2) Hornets will take win, even if it’s against Nets. The Charlotte Hornets had lost seven in a row and fallen out of the playoff picture in the East. Teams on a losing streak need a slump buster — a win, regardless of how pretty it looks.
Enter the Brooklyn Nets. The NBA’s worst team came to Charlotte and the Hornets took advantage, leading most of the way but winning just 111-107 (Brooklyn had a late 8-2 run to make it more interesting than it should have been). Kemba Walker had 17 points but on 4-of-20 shooting, fortunately for the Hornets they got a boost from Jeremy Lamb and Marco Belinelli off the bench. It was a fairly balanced Charlotte attack, and while it wasn’t a thing of beauty it was good enough and it was a win. One the Hornets needed. However, they are going to have to play better on Thursday when James Harden and the Rockets come to town.
3) Phil Jackson takes another dig at Carmelo Anthony. If you read one thing out of Tuesday, it should be Kevin Ding of Bleacher Report’s analysis of the dynamic between Knicks president Phil Jackson and the star he wants to trade in Carmelo Anthony. The core idea of the piece: Jackson misjudged Anthony’s will to win, and Jackson overestimated his ability to transform ‘Melo’s game as he had done with Michael Jordan and Kobe Bryant.
Phil Jackson read the piece and came back with a dig at Anthony.
Bleacher's Ding almost rings the bell, but I learned you don't change the spot on a leopard with Michael Graham in my CBA daze.
Whether Jackson really believed he could mold Anthony is up for debate, and if Jackson did know that why give the star five years and a no-trade clause in that last deal? Was this order from James Dolan on high that Jackson had to accept?

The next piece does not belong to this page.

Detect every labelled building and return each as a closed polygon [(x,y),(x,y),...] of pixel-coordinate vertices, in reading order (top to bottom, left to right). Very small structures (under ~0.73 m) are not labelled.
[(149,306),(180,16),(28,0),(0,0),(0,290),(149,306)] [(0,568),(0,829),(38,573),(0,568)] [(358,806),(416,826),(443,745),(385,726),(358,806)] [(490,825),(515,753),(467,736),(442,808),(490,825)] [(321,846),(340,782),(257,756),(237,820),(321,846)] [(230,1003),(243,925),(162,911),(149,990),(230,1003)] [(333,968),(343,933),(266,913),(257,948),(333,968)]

Consider the tweet another step in the mind games of Jackson trying to trade Anthony — Jackson needs to get ‘Melo to waive that no-trade clause, hence the effort to undercut the star and make him unhappy and want out. The problems for Jackson in trying to make an Anthony trade are threefold: 1) Anthony likes it in New York and is only going to waive that trade clause for a destination he really likes, meaning a contender where he can play with a good friend such as LeBron James or Chris Paul; 2) Anthony has a 15 percent trade kicker, so he makes even more money if he gets dealt (Anthony could waive that kicker, but again is only likely do that for a place he wants to go); 3) The teams where Anthony would be interested in going have little interest in giving up much to get him, certainly not the kind of star power Jackson wants in return.
I’d still be shocked if Jackson finds a deal that meets all the criteria by the Feb. 23 trade deadline. Which means we get to relive all this again in June and July.